Transcribe the data that follows in full. Leave out the pictures.

**SUPPLIED DATA**:
——
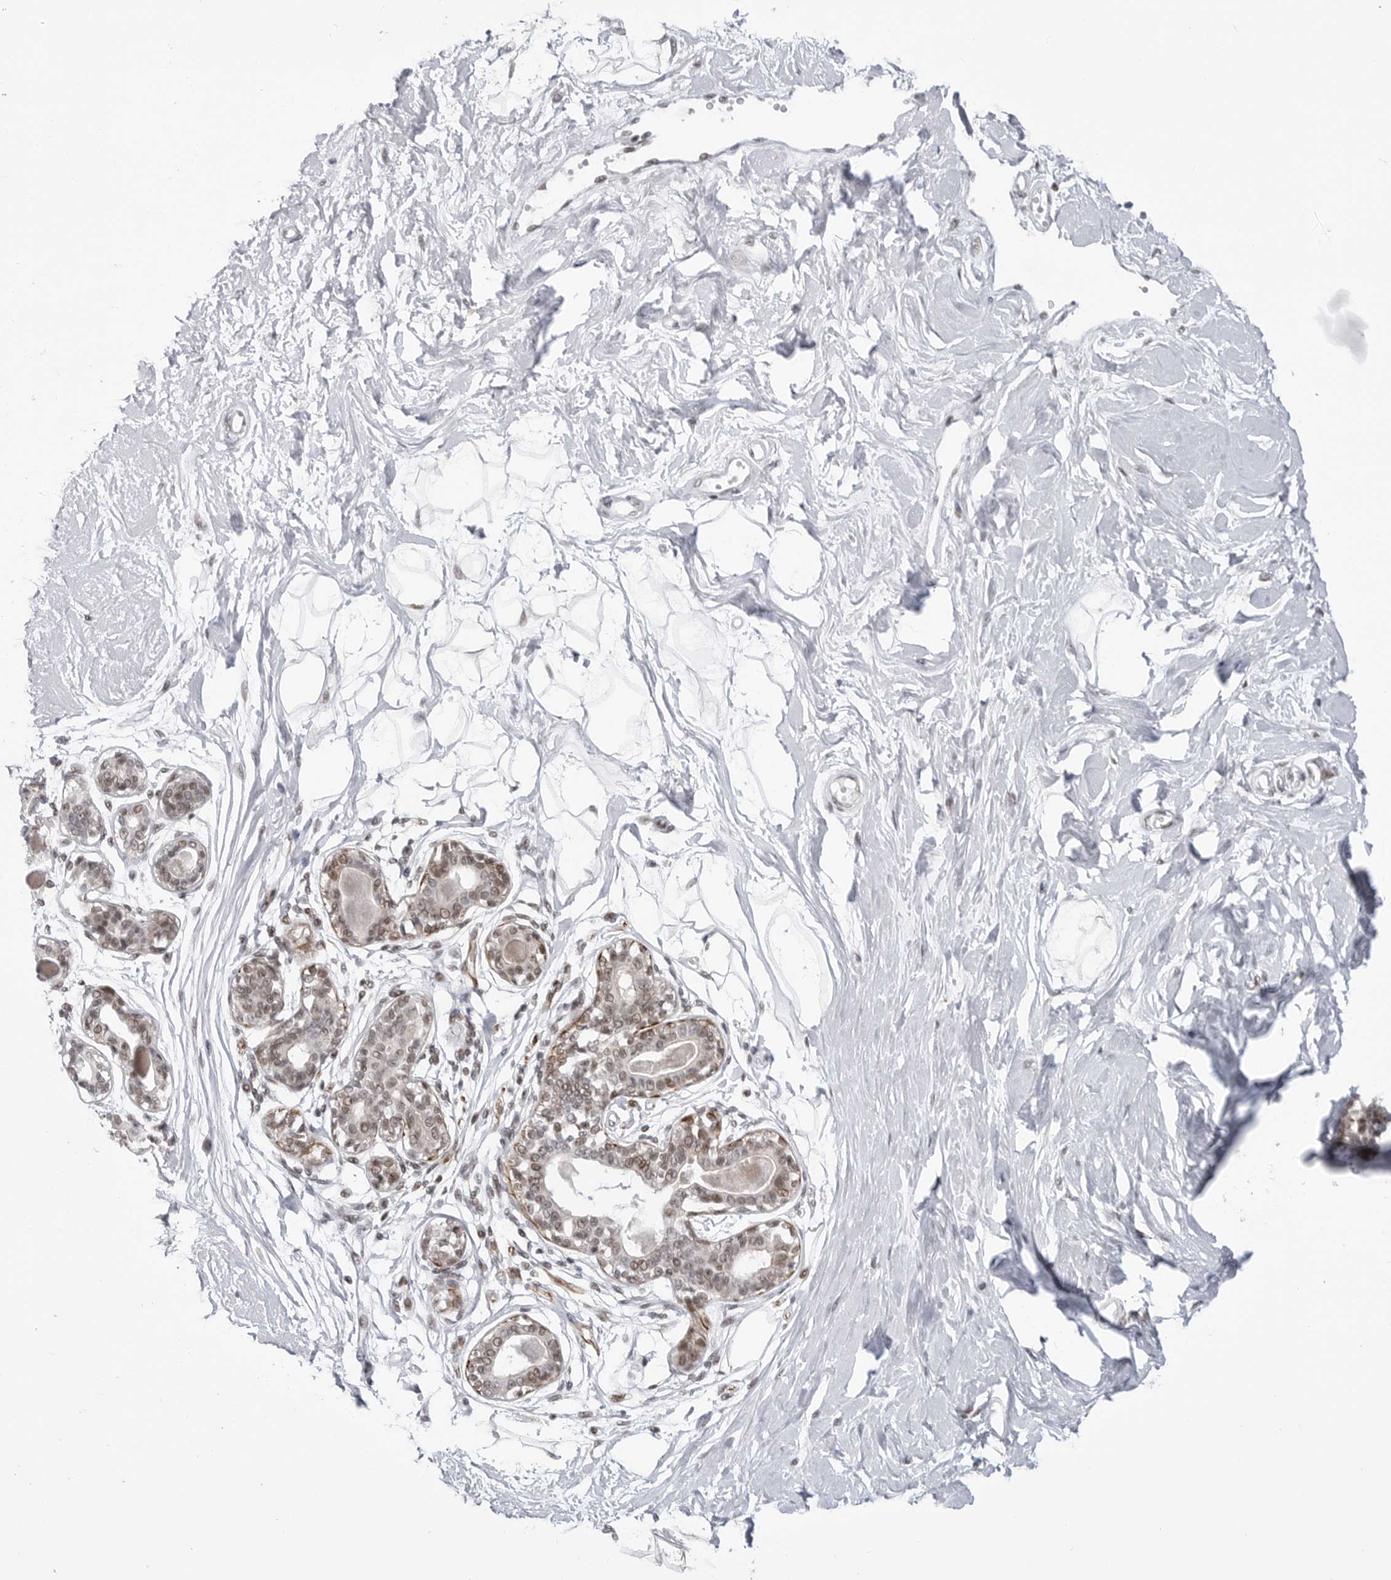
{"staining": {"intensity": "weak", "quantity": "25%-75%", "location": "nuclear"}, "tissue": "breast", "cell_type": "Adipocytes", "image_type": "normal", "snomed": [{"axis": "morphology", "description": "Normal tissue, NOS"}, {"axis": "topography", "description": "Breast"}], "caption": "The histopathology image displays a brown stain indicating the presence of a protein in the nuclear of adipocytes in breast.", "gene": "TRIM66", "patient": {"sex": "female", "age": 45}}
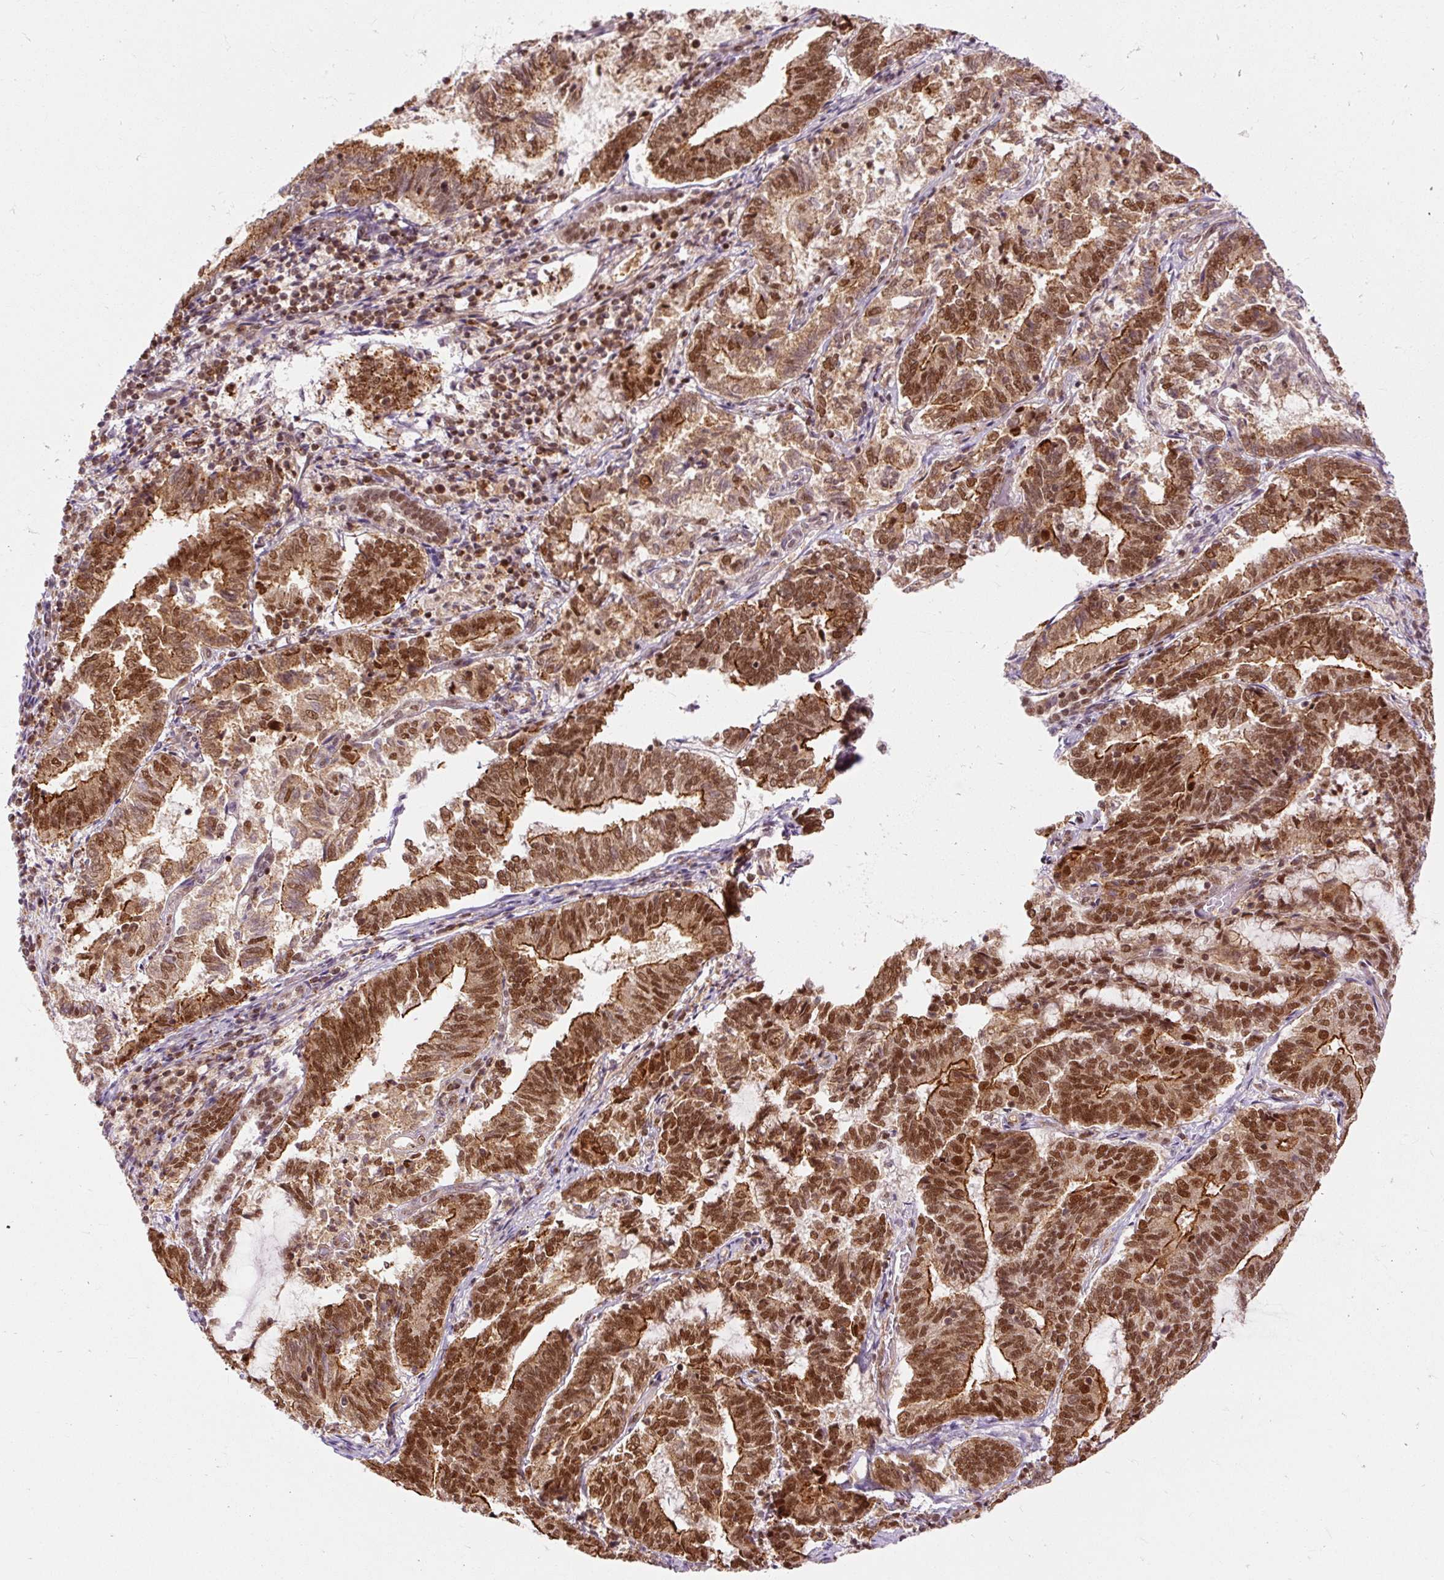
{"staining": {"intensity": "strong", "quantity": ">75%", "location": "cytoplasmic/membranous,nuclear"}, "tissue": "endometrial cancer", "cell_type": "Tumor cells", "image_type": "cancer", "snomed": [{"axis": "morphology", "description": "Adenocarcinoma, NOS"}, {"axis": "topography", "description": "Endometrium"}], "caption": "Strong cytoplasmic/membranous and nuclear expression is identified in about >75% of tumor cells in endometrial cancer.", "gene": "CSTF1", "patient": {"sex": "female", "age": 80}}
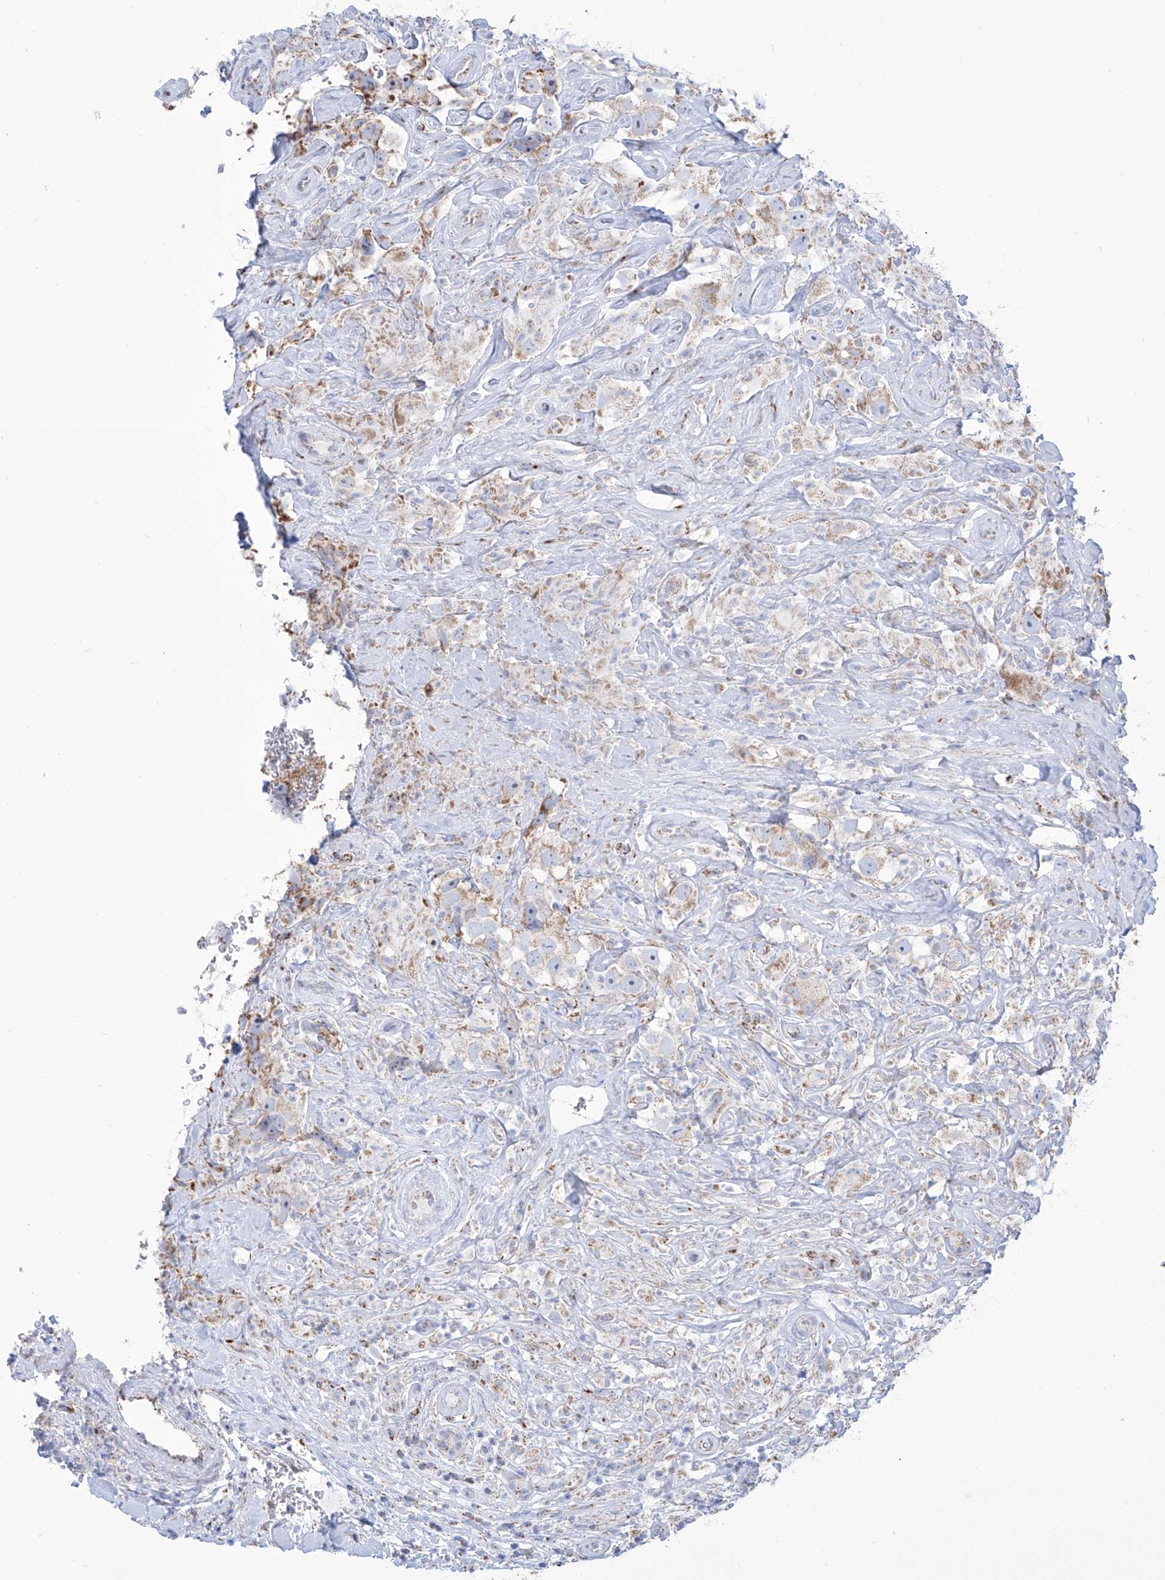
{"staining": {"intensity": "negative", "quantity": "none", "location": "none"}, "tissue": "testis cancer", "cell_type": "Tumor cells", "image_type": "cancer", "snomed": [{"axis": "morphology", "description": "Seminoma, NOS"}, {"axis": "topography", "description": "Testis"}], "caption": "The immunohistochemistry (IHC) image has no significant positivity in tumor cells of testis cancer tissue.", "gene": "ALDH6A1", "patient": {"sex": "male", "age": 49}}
——
**REPLY TO THE TASK**:
{"staining": {"intensity": "weak", "quantity": "25%-75%", "location": "nuclear"}, "tissue": "breast", "cell_type": "Adipocytes", "image_type": "normal", "snomed": [{"axis": "morphology", "description": "Normal tissue, NOS"}, {"axis": "topography", "description": "Breast"}], "caption": "The histopathology image displays a brown stain indicating the presence of a protein in the nuclear of adipocytes in breast.", "gene": "TRIM66", "patient": {"sex": "female", "age": 45}}
{"staining": {"intensity": "strong", "quantity": ">75%", "location": "cytoplasmic/membranous,nuclear"}, "tissue": "endometrial cancer", "cell_type": "Tumor cells", "image_type": "cancer", "snomed": [{"axis": "morphology", "description": "Adenocarcinoma, NOS"}, {"axis": "topography", "description": "Endometrium"}], "caption": "Strong cytoplasmic/membranous and nuclear expression is identified in about >75% of tumor cells in endometrial cancer.", "gene": "CSTF1", "patient": {"sex": "female", "age": 80}}
{"staining": {"intensity": "negative", "quantity": "none", "location": "none"}, "tissue": "testis cancer", "cell_type": "Tumor cells", "image_type": "cancer", "snomed": [{"axis": "morphology", "description": "Seminoma, NOS"}, {"axis": "topography", "description": "Testis"}], "caption": "The immunohistochemistry (IHC) image has no significant positivity in tumor cells of testis cancer tissue.", "gene": "ALDH6A1", "patient": {"sex": "male", "age": 49}}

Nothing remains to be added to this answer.